Con la scomparsa di Aris Accornero perdiamo uno dei più eminenti sociologi del lavoro del nostro paese. Una figura ricca ed eclettica che ha contribuito, attraverso i diversi ruoli del suo percorso scientifico,  a rendere la ricerca sul lavoro e sui lavoratori un’attività affascinante e sistematica : rendendola da artigianale che era in origine un costrutto finemente strutturato.

Accornero ha dedicato la sua vita, e la sua intera biografia intellettuale, a studiare il mondo del lavoro e le sue trasformazioni. Ma mai partendo da assunti astratti o da approcci deduttivi.
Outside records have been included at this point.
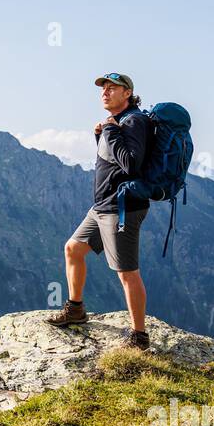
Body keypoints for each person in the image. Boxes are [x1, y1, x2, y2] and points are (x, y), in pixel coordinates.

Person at [45, 72, 150, 350]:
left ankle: (139, 337)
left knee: (126, 272)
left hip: (122, 209)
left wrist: (111, 131)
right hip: (102, 206)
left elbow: (130, 164)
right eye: (103, 88)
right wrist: (101, 136)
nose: (105, 92)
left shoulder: (135, 121)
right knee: (73, 249)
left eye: (112, 88)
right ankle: (76, 309)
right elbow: (113, 162)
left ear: (127, 93)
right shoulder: (115, 124)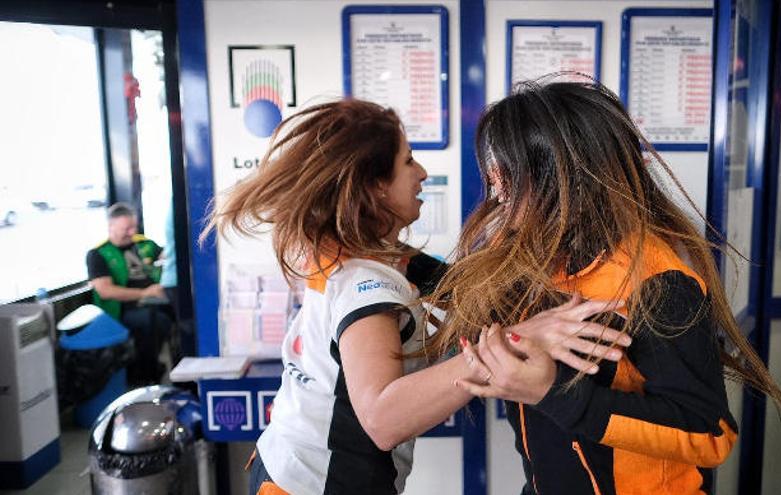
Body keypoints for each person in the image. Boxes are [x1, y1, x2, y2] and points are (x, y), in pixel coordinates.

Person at [205, 98, 630, 495]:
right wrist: (518, 340)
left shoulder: (350, 253)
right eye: (407, 161)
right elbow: (382, 419)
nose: (421, 172)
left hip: (283, 468)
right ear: (373, 188)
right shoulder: (364, 285)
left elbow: (449, 287)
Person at [425, 79, 781, 494]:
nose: (495, 184)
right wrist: (389, 255)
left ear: (565, 177)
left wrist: (551, 393)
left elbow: (709, 434)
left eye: (508, 169)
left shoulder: (656, 282)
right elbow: (467, 290)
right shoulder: (539, 256)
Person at [87, 202, 172, 385]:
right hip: (122, 311)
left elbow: (168, 255)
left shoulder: (145, 244)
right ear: (111, 226)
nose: (132, 232)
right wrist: (143, 293)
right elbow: (105, 290)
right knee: (154, 320)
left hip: (157, 301)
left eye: (134, 226)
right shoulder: (98, 254)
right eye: (126, 228)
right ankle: (145, 376)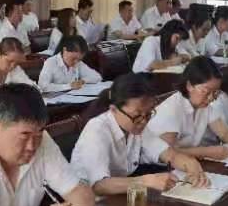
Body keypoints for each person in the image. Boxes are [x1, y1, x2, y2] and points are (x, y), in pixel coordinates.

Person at [71, 72, 209, 195]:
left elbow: (169, 154)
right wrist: (145, 181)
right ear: (113, 110)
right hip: (90, 201)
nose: (143, 121)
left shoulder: (137, 127)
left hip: (122, 194)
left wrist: (190, 164)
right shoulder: (97, 130)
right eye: (137, 115)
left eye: (148, 114)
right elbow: (99, 185)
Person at [147, 57, 228, 162]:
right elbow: (167, 153)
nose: (211, 98)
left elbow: (225, 133)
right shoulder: (172, 109)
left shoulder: (204, 106)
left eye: (216, 92)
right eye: (206, 91)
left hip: (186, 163)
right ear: (189, 86)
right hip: (158, 167)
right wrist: (207, 152)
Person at [38, 35, 102, 93]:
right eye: (73, 59)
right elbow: (43, 86)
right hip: (54, 99)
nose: (76, 62)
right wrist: (69, 86)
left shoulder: (78, 63)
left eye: (79, 59)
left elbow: (97, 77)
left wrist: (82, 81)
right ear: (64, 50)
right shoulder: (50, 62)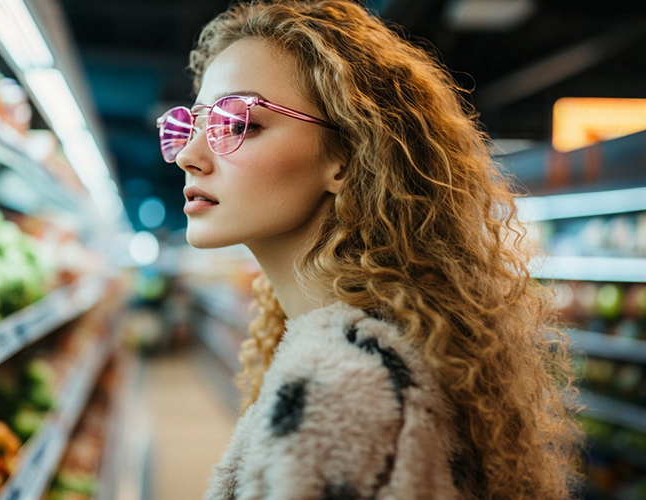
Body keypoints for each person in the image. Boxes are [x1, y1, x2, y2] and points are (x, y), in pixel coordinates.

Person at [155, 1, 582, 499]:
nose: (188, 155)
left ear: (345, 157)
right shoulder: (384, 351)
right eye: (192, 125)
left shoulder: (340, 392)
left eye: (238, 123)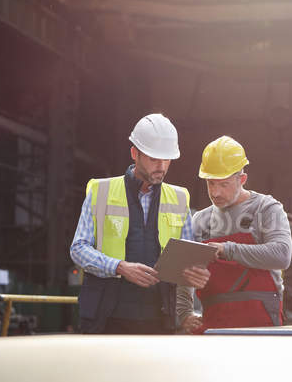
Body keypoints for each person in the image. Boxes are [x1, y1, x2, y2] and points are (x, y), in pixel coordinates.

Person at [70, 113, 211, 334]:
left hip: (160, 320)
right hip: (106, 319)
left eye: (167, 160)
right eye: (154, 159)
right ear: (135, 153)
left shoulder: (180, 198)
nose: (162, 166)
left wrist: (194, 274)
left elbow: (186, 260)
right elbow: (78, 249)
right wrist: (120, 267)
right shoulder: (100, 191)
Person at [177, 136, 292, 333]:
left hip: (262, 327)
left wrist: (227, 249)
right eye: (211, 183)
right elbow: (184, 272)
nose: (215, 193)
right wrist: (184, 314)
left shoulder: (265, 208)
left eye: (224, 184)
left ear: (242, 179)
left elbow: (282, 255)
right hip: (214, 327)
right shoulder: (199, 221)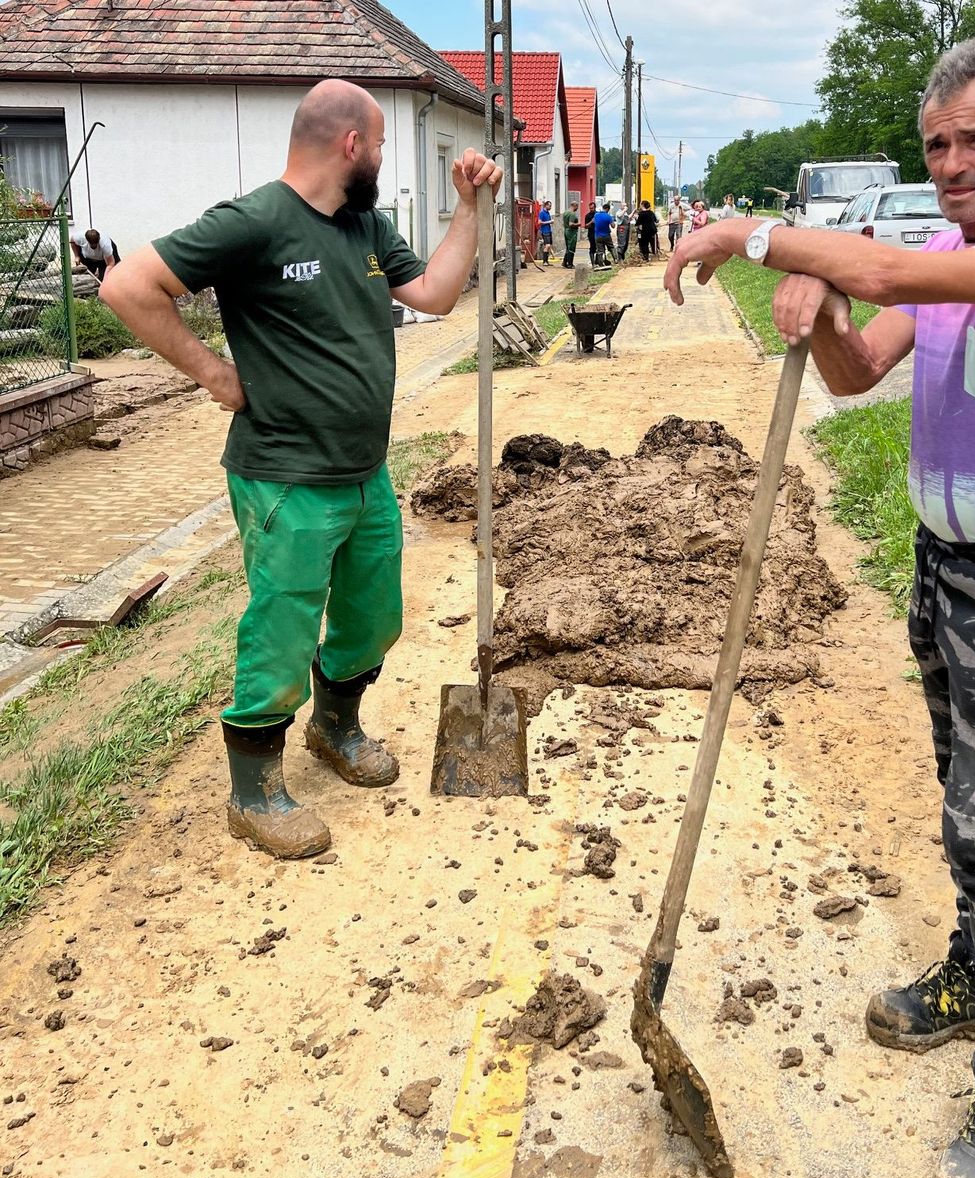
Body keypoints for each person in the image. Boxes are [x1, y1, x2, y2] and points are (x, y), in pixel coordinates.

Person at [665, 37, 975, 1178]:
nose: (955, 162)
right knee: (959, 798)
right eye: (938, 145)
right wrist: (817, 305)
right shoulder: (935, 253)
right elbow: (857, 367)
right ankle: (972, 977)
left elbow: (885, 279)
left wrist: (756, 237)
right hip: (943, 562)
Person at [100, 80, 502, 861]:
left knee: (373, 617)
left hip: (363, 473)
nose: (383, 157)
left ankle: (335, 726)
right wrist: (216, 375)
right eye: (382, 144)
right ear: (351, 144)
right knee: (281, 634)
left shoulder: (365, 226)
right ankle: (252, 793)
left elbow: (440, 295)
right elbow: (128, 286)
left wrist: (469, 212)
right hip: (284, 477)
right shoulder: (254, 221)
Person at [592, 202, 615, 266]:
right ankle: (616, 259)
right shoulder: (608, 216)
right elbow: (613, 226)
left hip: (597, 236)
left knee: (600, 251)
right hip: (606, 235)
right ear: (608, 209)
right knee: (611, 247)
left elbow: (593, 221)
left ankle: (600, 264)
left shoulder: (596, 215)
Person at [562, 200, 580, 268]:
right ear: (574, 205)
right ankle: (570, 264)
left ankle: (564, 262)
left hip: (566, 231)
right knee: (571, 248)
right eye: (577, 206)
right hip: (571, 232)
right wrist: (578, 224)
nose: (577, 208)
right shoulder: (572, 214)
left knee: (568, 248)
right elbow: (571, 224)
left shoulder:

La sua è stata una fitta e continua ricerca sul campo, nella quale l’attenzione e la cura verso il dato – il più possibile perfetto – e il fatto  erano il punto di partenza necessario, senza il quale erano impraticabili elaborazioni e chiavi analitiche più larghe,  cui si approdava per gradi: in un intreccio che rendeva le sue tesi più solide e suggestive.

Una biografia che si è conclusa nel mondo accademico e nel lungo insegnamento nella cattedra di Sociologia industriale della “Sapienza”, cui era approdato nel 1980. Ma i suoi studi sulla ‘sociologia industriale’ vengono da lontano. E trovano le prime radici nella sua esperienza di giovane operaio, poi licenziato a metà degli anni cinquanta a causa delle sue idee politiche e sindacali di membro del Pci e della Cgil.
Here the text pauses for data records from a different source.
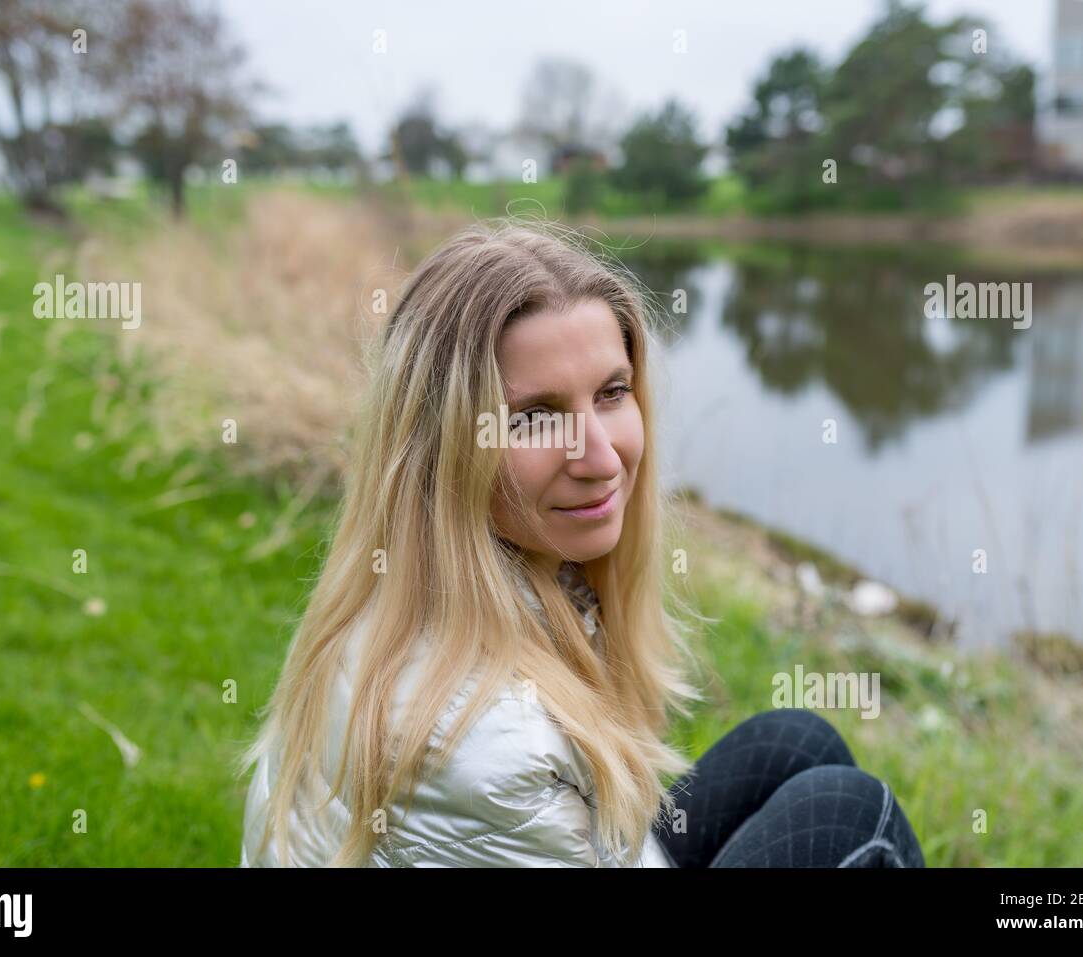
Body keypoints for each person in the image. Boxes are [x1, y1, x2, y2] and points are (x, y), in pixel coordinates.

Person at [238, 218, 925, 868]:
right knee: (850, 816)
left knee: (796, 743)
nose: (599, 456)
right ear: (440, 448)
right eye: (536, 416)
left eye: (611, 392)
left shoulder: (445, 587)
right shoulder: (489, 743)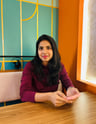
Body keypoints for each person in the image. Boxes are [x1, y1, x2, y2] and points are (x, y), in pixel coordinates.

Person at [20, 34, 80, 107]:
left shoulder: (59, 65)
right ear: (37, 51)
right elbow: (24, 94)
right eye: (41, 48)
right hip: (33, 106)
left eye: (48, 48)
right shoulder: (30, 66)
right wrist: (49, 96)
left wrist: (71, 89)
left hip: (52, 106)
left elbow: (67, 83)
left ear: (54, 50)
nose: (44, 52)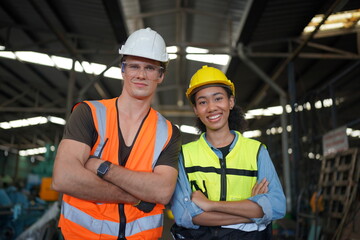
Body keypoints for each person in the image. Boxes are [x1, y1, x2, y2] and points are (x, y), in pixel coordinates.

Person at [52, 27, 181, 240]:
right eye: (134, 66)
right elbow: (64, 178)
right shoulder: (89, 113)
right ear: (123, 70)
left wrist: (103, 167)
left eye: (150, 68)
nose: (141, 74)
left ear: (161, 75)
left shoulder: (168, 132)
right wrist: (135, 198)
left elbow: (162, 191)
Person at [170, 65, 286, 239]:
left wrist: (210, 205)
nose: (211, 108)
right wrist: (254, 210)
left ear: (230, 102)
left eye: (218, 99)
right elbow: (184, 216)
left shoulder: (256, 151)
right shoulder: (184, 155)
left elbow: (277, 207)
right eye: (202, 102)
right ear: (195, 110)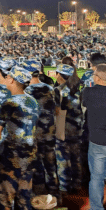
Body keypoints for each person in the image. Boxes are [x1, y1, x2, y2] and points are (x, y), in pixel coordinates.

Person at [0, 65, 39, 210]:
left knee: (4, 197)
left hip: (10, 156)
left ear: (12, 80)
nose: (5, 79)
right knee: (24, 195)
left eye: (7, 77)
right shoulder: (33, 101)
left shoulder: (8, 103)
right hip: (29, 153)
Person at [24, 61, 58, 198]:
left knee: (37, 166)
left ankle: (40, 197)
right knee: (51, 166)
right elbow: (57, 110)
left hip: (34, 135)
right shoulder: (50, 88)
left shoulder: (27, 91)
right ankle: (55, 195)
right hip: (49, 132)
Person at [50, 63, 84, 198]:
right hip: (77, 129)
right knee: (76, 158)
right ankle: (77, 184)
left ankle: (64, 188)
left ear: (59, 75)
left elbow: (56, 111)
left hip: (63, 129)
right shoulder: (78, 89)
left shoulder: (57, 91)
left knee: (63, 160)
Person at [81, 63, 106, 210]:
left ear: (98, 78)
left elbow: (84, 104)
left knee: (97, 178)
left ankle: (96, 208)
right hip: (98, 141)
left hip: (97, 142)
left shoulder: (88, 92)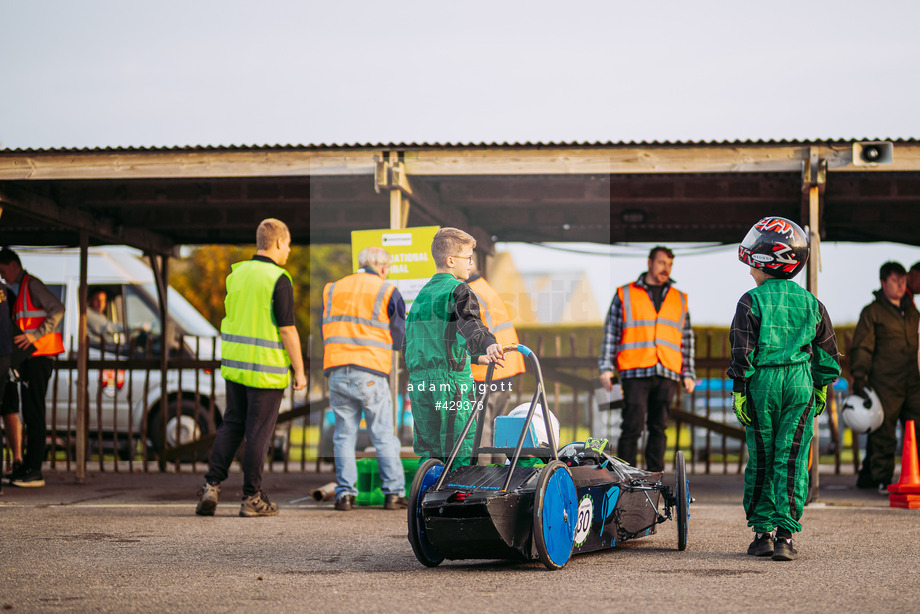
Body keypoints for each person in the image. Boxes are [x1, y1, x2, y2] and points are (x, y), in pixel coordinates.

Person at [728, 216, 841, 561]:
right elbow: (827, 356)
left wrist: (738, 390)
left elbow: (741, 352)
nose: (750, 272)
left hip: (763, 384)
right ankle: (786, 537)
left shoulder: (750, 301)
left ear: (766, 260)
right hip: (800, 385)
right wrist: (820, 388)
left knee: (761, 456)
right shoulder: (813, 304)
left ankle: (762, 534)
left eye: (753, 265)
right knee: (791, 457)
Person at [195, 219, 307, 517]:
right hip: (266, 370)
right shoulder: (278, 278)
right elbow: (287, 330)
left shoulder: (237, 274)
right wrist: (299, 370)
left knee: (231, 425)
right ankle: (251, 498)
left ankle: (211, 486)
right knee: (258, 433)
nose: (289, 250)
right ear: (279, 242)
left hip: (236, 366)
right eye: (289, 244)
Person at [405, 227, 504, 465]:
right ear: (451, 260)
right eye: (468, 258)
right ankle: (455, 499)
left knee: (429, 454)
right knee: (458, 449)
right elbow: (470, 321)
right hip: (451, 386)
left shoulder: (422, 295)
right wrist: (488, 344)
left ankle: (424, 499)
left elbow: (426, 343)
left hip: (420, 385)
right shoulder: (458, 290)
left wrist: (472, 358)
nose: (471, 263)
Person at [322, 246, 408, 512]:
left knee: (343, 436)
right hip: (370, 371)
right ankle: (393, 493)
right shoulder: (387, 290)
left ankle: (345, 494)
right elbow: (400, 336)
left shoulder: (332, 289)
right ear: (383, 268)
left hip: (336, 370)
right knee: (382, 435)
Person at [598, 245, 696, 472]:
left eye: (670, 264)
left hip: (667, 371)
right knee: (632, 426)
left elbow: (686, 339)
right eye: (662, 263)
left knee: (659, 428)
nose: (666, 268)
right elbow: (611, 332)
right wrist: (605, 367)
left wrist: (688, 373)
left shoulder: (679, 299)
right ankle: (624, 478)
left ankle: (654, 477)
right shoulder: (625, 293)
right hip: (635, 370)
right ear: (650, 263)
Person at [849, 261, 920, 493]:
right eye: (894, 281)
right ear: (883, 283)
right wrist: (859, 378)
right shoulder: (872, 312)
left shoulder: (912, 311)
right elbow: (862, 347)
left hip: (913, 382)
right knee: (884, 434)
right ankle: (883, 479)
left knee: (917, 428)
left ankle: (915, 476)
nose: (900, 285)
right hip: (885, 383)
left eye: (902, 281)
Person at [0, 248, 66, 488]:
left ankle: (35, 470)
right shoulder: (22, 289)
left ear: (14, 266)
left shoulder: (32, 285)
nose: (3, 277)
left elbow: (58, 309)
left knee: (35, 412)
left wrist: (35, 336)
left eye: (3, 271)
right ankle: (27, 467)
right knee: (29, 411)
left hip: (41, 356)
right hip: (31, 357)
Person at [467, 264, 526, 461]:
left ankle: (482, 480)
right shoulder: (485, 287)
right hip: (504, 366)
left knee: (481, 430)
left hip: (487, 370)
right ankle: (502, 478)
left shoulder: (468, 293)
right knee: (498, 428)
E questi studi, e le prime ricerche egli le sviluppa – insieme all’ appassionata partecipazione al dibattito intellettuale – all’interno delle organizzazioni del ‘Movimento operaio’ , il partito e il sindacato, che ne costituiranno l’anima e il lievito fino al suo ingresso nell’Università. Dapprima all’interno della Cgil, dove non solo dirige, ma inventa i “Quaderni di Rassegna Sindacale”, la rivista che ha accompagnato l’ascesa del nuovo sindacalismo a cavallo del 1969, e ha fornito ad esso le gambe scientifiche per contribuire al miglioramento della condizione lavorativa. Il volume che suggella idealmente questa fase è il grande Annale Feltrinelli , edito nel 1976, da lui ideato e curato, e  apparso con il titolo evocativo , che racchiude un intero ciclo,  “Problemi del movimento sindacale in Italia 1943-73”.
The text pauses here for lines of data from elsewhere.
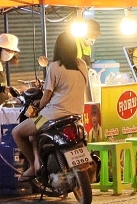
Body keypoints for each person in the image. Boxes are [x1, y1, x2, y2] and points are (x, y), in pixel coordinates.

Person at [15, 31, 87, 180]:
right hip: (75, 115)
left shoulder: (55, 67)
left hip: (51, 116)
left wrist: (38, 105)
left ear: (57, 49)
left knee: (17, 132)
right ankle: (38, 161)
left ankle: (33, 166)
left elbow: (46, 97)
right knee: (33, 130)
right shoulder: (82, 65)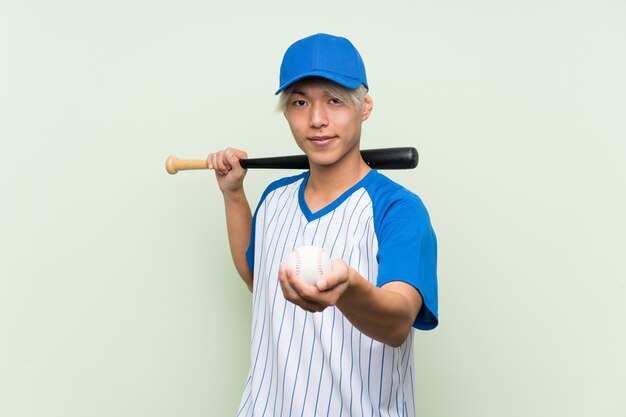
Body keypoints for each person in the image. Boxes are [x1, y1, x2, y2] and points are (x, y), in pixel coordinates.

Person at [207, 33, 438, 417]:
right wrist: (233, 196)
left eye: (335, 100)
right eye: (300, 102)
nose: (316, 120)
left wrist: (346, 291)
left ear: (364, 106)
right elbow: (258, 278)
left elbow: (398, 321)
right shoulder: (274, 198)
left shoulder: (398, 210)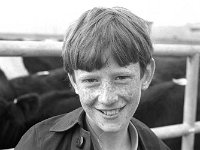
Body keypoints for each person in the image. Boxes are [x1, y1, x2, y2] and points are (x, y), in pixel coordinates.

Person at [15, 7, 171, 150]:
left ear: (146, 74)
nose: (107, 98)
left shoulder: (156, 146)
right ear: (74, 81)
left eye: (121, 77)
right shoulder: (38, 143)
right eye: (91, 80)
Successivamente, dirigendo la Sezione Ricerca sociale del Cespe (il prestigioso Istituto di studi economici costituito da Pci), Accornero ha continuano la sua opera di scavo, di promotore e coordinatore delle principali ricerche italiane in materia di lavoro, da una posizione più prossima a quella del partito e della sfera politica. Di questa fase intensa si possono ricordare, tra l’altro, la ricerca su “I tre tipi di operai alla Fiat” ( frutto di una più ampia indagine basata sulla raccolta di migliaia di questionari) e il volume “Il Lavoro come ideologia”, che segnala il passaggio ad una identità sociale del lavoro fuori da mito e  che non racchiudeva tutta l’esistenza .

Negli anni successivi la sua attività non rallenta e viene nominato anche , grazie alla felice intuizione relativa alla “terziarizzazione del conflitto”, nella prima Commissione di Garanzia dello sciopero nei servizi essenziali (1990-96). Anche nel suo periodo di vita universitaria le sue riflessioni si concentrano sui nuovi profili del lavoro e culminano nel volume “Era il secolo del Lavoro” (1997): in cui è descritto il passaggio al nuovo secolo, caratterizzato da lavori più minuscoli e frammentati, anche se talvolta di maggiore qualità.

Sarebbe troppo lungo enumerare tutti i suoi scritti e le ricerche prodotte in oltre cinquanta anni di carriera. Ricordiamo però che la sua figura ha avuto un impatto ed  una risonanza che va oltre il mondo dei sociologi. L’ex ministro del Lavoro Cesare Damiano nel ricordarlo lo ha definito un maestro. Massimo Mascini, direttore del “Diario del lavoro”, ne ricorda lo spirito libero e la sua capacità di essere  l’interprete più grande  delle gioie e delle disgrazie del mondo del lavoro.